Why is losing its original identity an important part of the equation on whether something is considered a legacy attraction or not? Because once the identity of old Hollywood or the magic of filmmaking is stripped away, then what was once seen as iconic or legacy no longer has that image or appeal. If DCA no longer represents Old Hollywood, gold rush California, or beachside amusements, then the Hollywood Tower Hotel no longer seems relevant. Although many people recognize the Twilight Zone music, it is safe to say that most kids and teens do not know what the Twilight Zone is or was. They don’t know that it was a groundbreaking anthology series in TV’s earlier days. So, if those who are not driving the most revenue into the parks do not understand the significance or nostalgia of the Twilight Zone, if they do not see the park as representing Old Hollywood or filmmaking, and if they have never seen the Tower of Terror movie, then that attraction becomes a prime target for a complete overhaul or massive refurbishment. Essentially, it is like a member of a royal family getting striped of his or her title under a new monarchy. Simply stated, it is apparent that the Twilight Zone Tower of Terror no longer qualifies as a legacy attraction at DLR.

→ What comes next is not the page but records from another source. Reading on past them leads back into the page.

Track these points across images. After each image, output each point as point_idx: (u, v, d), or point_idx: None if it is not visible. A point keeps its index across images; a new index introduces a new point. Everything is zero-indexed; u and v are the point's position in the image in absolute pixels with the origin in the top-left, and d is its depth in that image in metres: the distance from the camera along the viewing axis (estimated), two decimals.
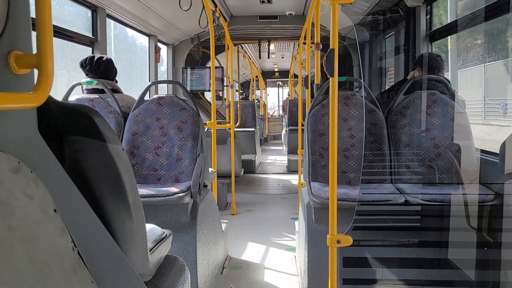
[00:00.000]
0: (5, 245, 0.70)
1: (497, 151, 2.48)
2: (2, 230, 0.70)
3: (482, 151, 2.84)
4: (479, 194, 2.48)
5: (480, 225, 2.43)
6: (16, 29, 0.83)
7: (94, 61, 3.13)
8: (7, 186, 0.74)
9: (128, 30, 5.32)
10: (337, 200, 1.92)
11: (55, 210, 0.86)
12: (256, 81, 14.16)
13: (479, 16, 3.15)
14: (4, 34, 0.79)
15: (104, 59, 3.18)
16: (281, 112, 16.62)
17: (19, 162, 0.80)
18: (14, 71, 0.81)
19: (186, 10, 3.93)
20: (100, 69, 3.13)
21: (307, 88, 4.58)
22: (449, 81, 3.17)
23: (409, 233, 2.55)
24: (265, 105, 16.45)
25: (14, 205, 0.74)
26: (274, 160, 10.14)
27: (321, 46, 3.27)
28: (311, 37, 4.74)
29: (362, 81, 3.32)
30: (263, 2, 5.47)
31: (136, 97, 3.22)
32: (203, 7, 4.08)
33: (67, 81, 3.90)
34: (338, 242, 1.89)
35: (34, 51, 0.84)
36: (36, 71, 0.81)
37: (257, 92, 15.84)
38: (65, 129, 1.02)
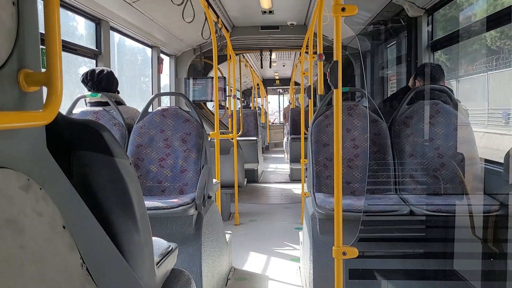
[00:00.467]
0: (16, 264, 0.70)
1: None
2: (14, 249, 0.70)
3: (486, 160, 2.84)
4: (484, 205, 2.47)
5: (486, 236, 2.42)
6: (25, 47, 0.84)
7: (95, 76, 3.14)
8: (17, 204, 0.75)
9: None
10: (342, 211, 1.92)
11: (64, 227, 0.86)
12: (257, 89, 14.20)
13: (481, 26, 3.17)
14: (14, 52, 0.80)
15: (104, 72, 3.18)
16: (281, 119, 16.63)
17: (28, 179, 0.80)
18: (23, 89, 0.82)
19: (189, 22, 3.96)
20: (102, 84, 3.14)
21: (310, 98, 4.59)
22: (452, 91, 3.18)
23: (415, 244, 2.54)
24: (266, 113, 16.48)
25: (25, 223, 0.75)
26: (275, 169, 10.13)
27: (323, 57, 3.29)
28: (313, 46, 4.77)
29: (365, 91, 3.32)
30: (264, 12, 5.51)
31: (140, 109, 3.24)
32: (206, 18, 4.11)
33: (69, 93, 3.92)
34: (344, 254, 1.88)
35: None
36: (45, 89, 0.82)
37: (258, 100, 15.87)
38: (74, 144, 1.02)
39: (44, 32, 0.81)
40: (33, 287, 0.73)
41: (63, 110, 3.09)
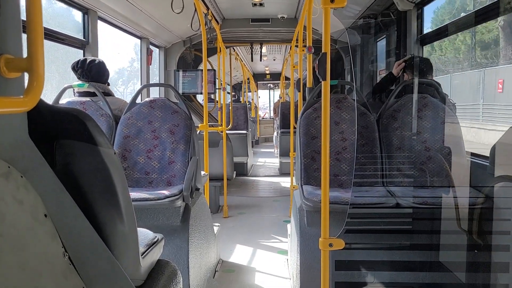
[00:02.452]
0: None
1: None
2: None
3: (473, 154, 2.87)
4: (469, 197, 2.50)
5: (471, 228, 2.45)
6: (6, 32, 0.82)
7: (86, 64, 3.11)
8: None
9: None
10: (329, 203, 1.93)
11: (45, 215, 0.85)
12: (248, 83, 14.16)
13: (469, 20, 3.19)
14: None
15: (96, 62, 3.16)
16: (272, 114, 16.64)
17: (9, 167, 0.79)
18: (4, 74, 0.81)
19: (178, 13, 3.93)
20: (92, 73, 3.11)
21: (299, 91, 4.59)
22: (439, 85, 3.20)
23: (401, 236, 2.56)
24: (256, 108, 16.47)
25: (4, 211, 0.73)
26: (264, 163, 10.15)
27: (313, 50, 3.28)
28: (303, 40, 4.76)
29: (354, 84, 3.33)
30: (255, 5, 5.48)
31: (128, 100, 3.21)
32: (195, 9, 4.08)
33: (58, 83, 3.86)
34: (331, 245, 1.89)
35: (25, 54, 0.83)
36: (26, 75, 0.81)
37: (249, 94, 15.86)
38: (56, 133, 1.01)
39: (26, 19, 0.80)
40: (13, 275, 0.72)
41: (50, 100, 3.06)
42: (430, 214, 2.53)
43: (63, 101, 3.09)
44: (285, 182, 7.21)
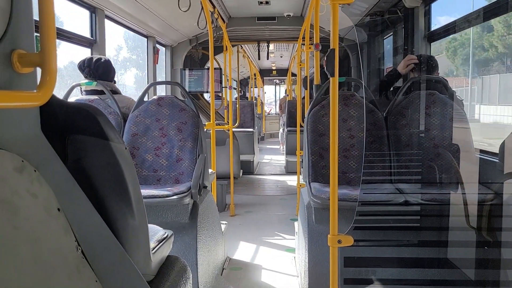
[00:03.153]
0: (10, 245, 0.70)
1: None
2: (7, 229, 0.70)
3: (482, 151, 2.85)
4: (478, 194, 2.48)
5: (480, 225, 2.44)
6: (19, 28, 0.83)
7: (92, 63, 3.12)
8: (11, 185, 0.74)
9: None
10: (338, 200, 1.92)
11: (58, 209, 0.85)
12: (254, 79, 14.16)
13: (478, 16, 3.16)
14: (7, 33, 0.79)
15: (102, 60, 3.17)
16: (277, 110, 16.63)
17: (22, 161, 0.79)
18: (17, 70, 0.81)
19: (184, 11, 3.93)
20: (100, 72, 3.13)
21: (306, 89, 4.58)
22: (447, 81, 3.18)
23: (409, 233, 2.55)
24: (262, 104, 16.45)
25: (19, 204, 0.74)
26: (270, 160, 10.15)
27: (320, 47, 3.27)
28: (310, 38, 4.75)
29: (362, 81, 3.32)
30: (261, 3, 5.47)
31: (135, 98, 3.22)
32: (202, 8, 4.08)
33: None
34: (339, 242, 1.89)
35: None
36: (39, 71, 0.81)
37: (255, 90, 15.86)
38: (68, 128, 1.02)
39: (38, 16, 0.80)
40: (27, 268, 0.72)
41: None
42: (439, 211, 2.52)
43: (71, 99, 3.11)
44: (292, 180, 7.20)
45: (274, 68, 16.45)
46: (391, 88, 3.48)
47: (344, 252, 2.33)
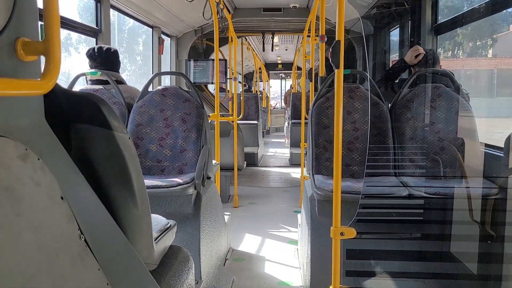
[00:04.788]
0: (13, 231, 0.70)
1: None
2: (11, 216, 0.70)
3: (487, 145, 2.84)
4: (482, 188, 2.47)
5: (483, 219, 2.43)
6: (23, 16, 0.82)
7: (103, 53, 3.13)
8: (15, 173, 0.75)
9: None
10: (341, 192, 1.92)
11: (62, 198, 0.86)
12: (259, 73, 14.13)
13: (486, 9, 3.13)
14: (11, 21, 0.79)
15: (112, 50, 3.19)
16: (283, 104, 16.60)
17: (26, 149, 0.80)
18: (21, 58, 0.81)
19: (190, 1, 3.92)
20: (110, 61, 3.15)
21: (311, 81, 4.56)
22: (453, 75, 3.16)
23: (412, 226, 2.55)
24: (267, 98, 16.42)
25: (22, 192, 0.75)
26: (275, 153, 10.15)
27: (325, 38, 3.26)
28: (316, 29, 4.72)
29: (367, 73, 3.30)
30: None
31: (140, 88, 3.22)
32: None
33: None
34: (342, 234, 1.89)
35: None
36: (43, 59, 0.81)
37: (260, 84, 15.83)
38: (72, 117, 1.02)
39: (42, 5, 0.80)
40: (30, 255, 0.73)
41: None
42: (442, 205, 2.51)
43: (75, 89, 3.11)
44: (296, 172, 7.20)
45: (279, 62, 16.39)
46: (397, 80, 3.46)
47: (346, 244, 2.33)
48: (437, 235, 2.57)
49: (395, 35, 5.61)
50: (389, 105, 3.17)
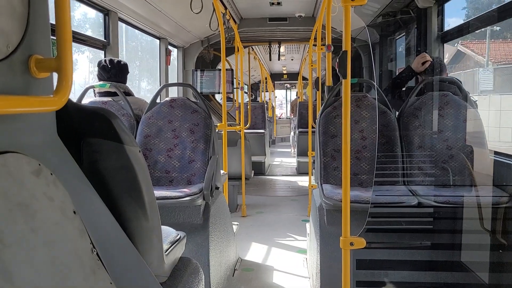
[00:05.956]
0: (28, 247, 0.71)
1: None
2: (26, 232, 0.71)
3: (496, 152, 2.82)
4: (493, 196, 2.45)
5: (494, 228, 2.41)
6: (36, 34, 0.84)
7: (115, 65, 3.19)
8: (29, 188, 0.76)
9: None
10: (350, 202, 1.92)
11: (74, 212, 0.87)
12: (265, 83, 14.18)
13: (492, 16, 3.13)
14: (25, 38, 0.81)
15: (122, 63, 3.25)
16: (289, 113, 16.60)
17: (39, 165, 0.81)
18: (34, 75, 0.83)
19: (197, 13, 3.96)
20: (121, 73, 3.20)
21: (318, 90, 4.57)
22: (461, 82, 3.15)
23: (422, 235, 2.53)
24: (273, 107, 16.45)
25: (36, 207, 0.75)
26: (281, 162, 10.15)
27: (332, 48, 3.26)
28: (322, 38, 4.74)
29: (374, 82, 3.30)
30: (272, 4, 5.48)
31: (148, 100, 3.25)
32: (214, 9, 4.10)
33: None
34: (351, 244, 1.88)
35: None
36: (55, 76, 0.83)
37: (266, 94, 15.87)
38: (84, 131, 1.03)
39: (54, 21, 0.82)
40: (44, 270, 0.74)
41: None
42: (452, 214, 2.49)
43: (85, 101, 3.14)
44: (303, 181, 7.19)
45: (285, 72, 16.44)
46: (404, 88, 3.45)
47: (356, 254, 2.32)
48: (448, 244, 2.54)
49: (401, 43, 5.62)
50: (397, 113, 3.17)
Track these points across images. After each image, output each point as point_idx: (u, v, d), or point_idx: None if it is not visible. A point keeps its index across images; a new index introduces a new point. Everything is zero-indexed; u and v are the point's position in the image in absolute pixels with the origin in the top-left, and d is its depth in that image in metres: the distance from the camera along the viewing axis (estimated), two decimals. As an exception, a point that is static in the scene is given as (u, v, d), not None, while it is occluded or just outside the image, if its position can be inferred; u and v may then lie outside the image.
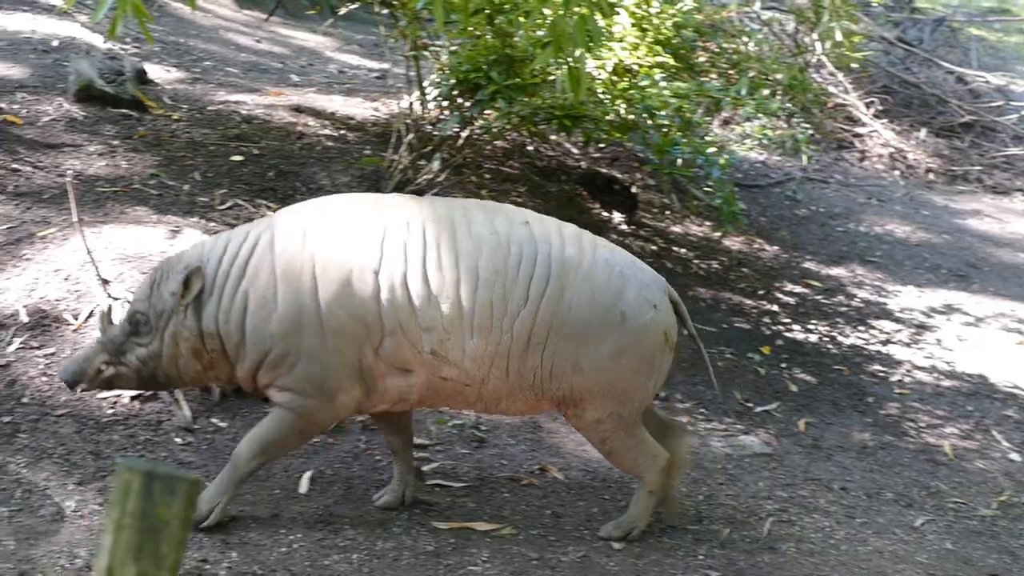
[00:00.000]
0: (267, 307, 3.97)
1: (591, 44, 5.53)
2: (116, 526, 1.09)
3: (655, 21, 6.79)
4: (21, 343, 4.87)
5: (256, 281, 3.99)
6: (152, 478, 1.08)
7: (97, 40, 8.23)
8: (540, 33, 6.17)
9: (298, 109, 7.85)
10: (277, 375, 4.03)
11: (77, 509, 4.12)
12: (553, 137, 7.99)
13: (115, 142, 6.66)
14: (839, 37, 8.02)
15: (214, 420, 4.77)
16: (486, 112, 6.55)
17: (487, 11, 6.16)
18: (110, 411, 4.70)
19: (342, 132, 7.53)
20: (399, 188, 6.53)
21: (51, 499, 4.14)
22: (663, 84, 6.42)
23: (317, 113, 7.86)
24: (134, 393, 4.75)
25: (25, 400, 4.65)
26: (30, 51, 7.88)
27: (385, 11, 7.10)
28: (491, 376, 4.06)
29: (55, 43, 8.06)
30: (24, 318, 4.96)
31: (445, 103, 6.73)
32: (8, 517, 4.00)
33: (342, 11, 8.28)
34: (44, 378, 4.74)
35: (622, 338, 4.11)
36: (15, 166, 6.14)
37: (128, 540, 1.08)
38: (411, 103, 6.83)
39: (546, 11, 6.10)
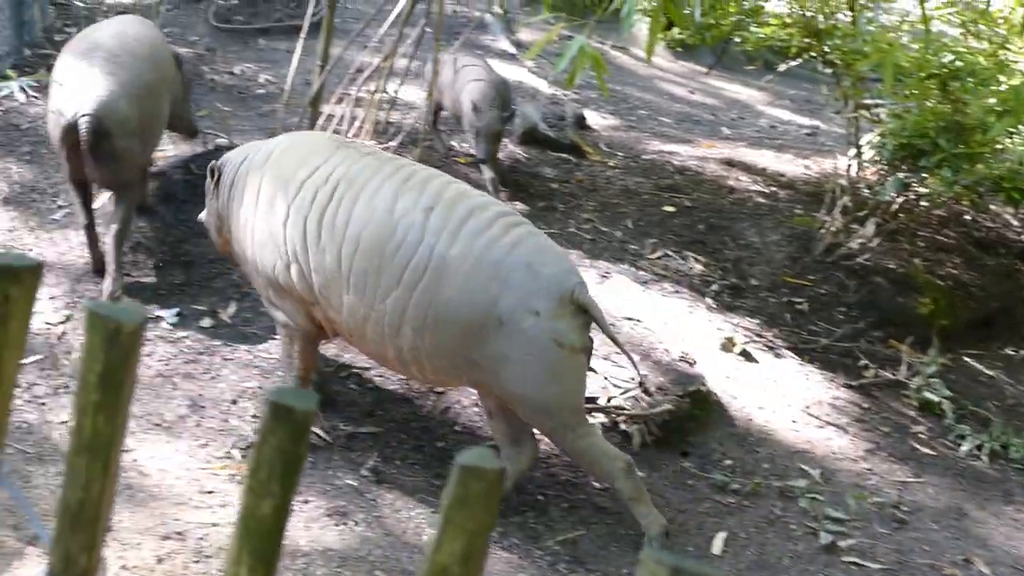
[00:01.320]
0: (232, 214, 4.69)
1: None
2: (638, 614, 1.11)
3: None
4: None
5: (234, 189, 4.68)
6: (678, 573, 1.09)
7: (542, 85, 8.59)
8: (992, 100, 5.90)
9: (729, 163, 7.86)
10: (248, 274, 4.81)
11: (498, 540, 4.27)
12: (993, 207, 7.58)
13: (553, 185, 6.92)
14: None
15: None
16: (928, 179, 6.32)
17: (940, 77, 5.95)
18: (534, 447, 4.85)
19: (772, 189, 7.47)
20: (830, 250, 6.41)
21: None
22: None
23: (748, 168, 7.84)
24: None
25: (457, 428, 4.89)
26: (480, 94, 8.33)
27: (827, 70, 6.99)
28: (368, 334, 4.27)
29: (503, 87, 8.49)
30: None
31: (884, 167, 6.54)
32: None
33: (782, 68, 8.24)
34: (475, 408, 4.95)
35: (502, 344, 4.07)
36: (462, 203, 6.49)
37: (647, 630, 1.10)
38: (848, 165, 6.68)
39: (1003, 78, 5.84)
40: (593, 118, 8.41)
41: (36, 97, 6.73)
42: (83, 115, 5.03)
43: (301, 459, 1.29)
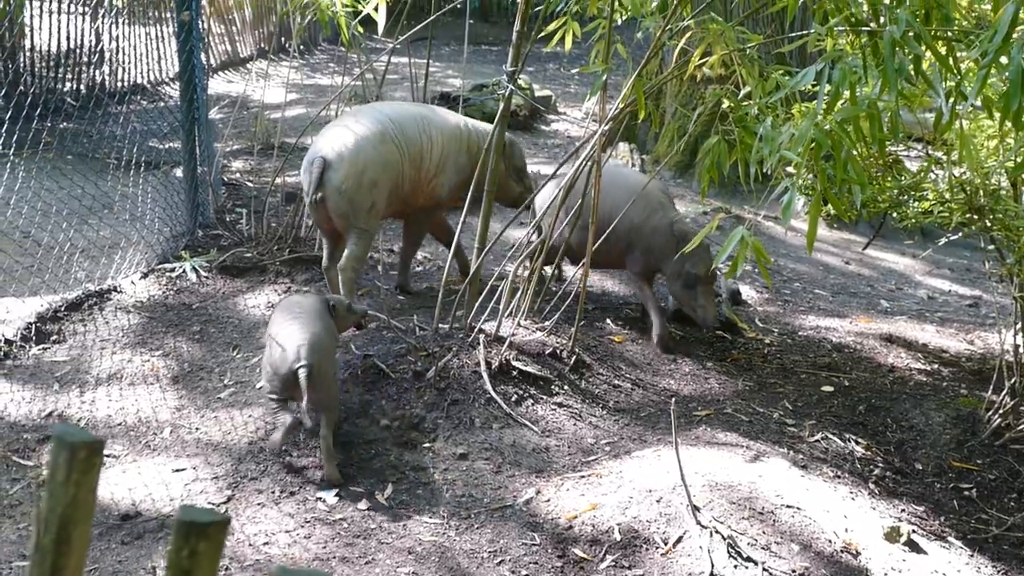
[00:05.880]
0: None
1: None
2: None
3: None
4: (612, 561, 5.03)
5: None
6: None
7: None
8: None
9: (889, 339, 7.71)
10: None
11: None
12: None
13: (709, 364, 6.87)
14: None
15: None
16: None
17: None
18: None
19: (935, 366, 7.29)
20: (998, 433, 6.20)
21: None
22: None
23: (908, 344, 7.68)
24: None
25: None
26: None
27: (990, 246, 6.86)
28: None
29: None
30: (616, 536, 5.14)
31: (1049, 345, 6.34)
32: None
33: (942, 241, 8.11)
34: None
35: None
36: (616, 382, 6.48)
37: None
38: (1016, 343, 6.49)
39: None
40: (747, 292, 8.38)
41: (207, 277, 7.00)
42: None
43: None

We can analyze this decision all day long and arrive at a litany of conclusions or rationale for why this was or was not a good decision; but the fact of the matter is, unless things change, the ToT at DCA is going to become a Guardians of the Galaxy attraction. In my personal opinion as a theme park enthusiast and long-time fan, I am saddened to see this attraction get replaced by a newly acquired IP; but, the analyst in me can understand why the company is making that decision. Looks as if the Tower of Terror left it “guard” down. Perhaps the new theme will be a success! However, that success comes at the cost of an opening day attraction that many will miss.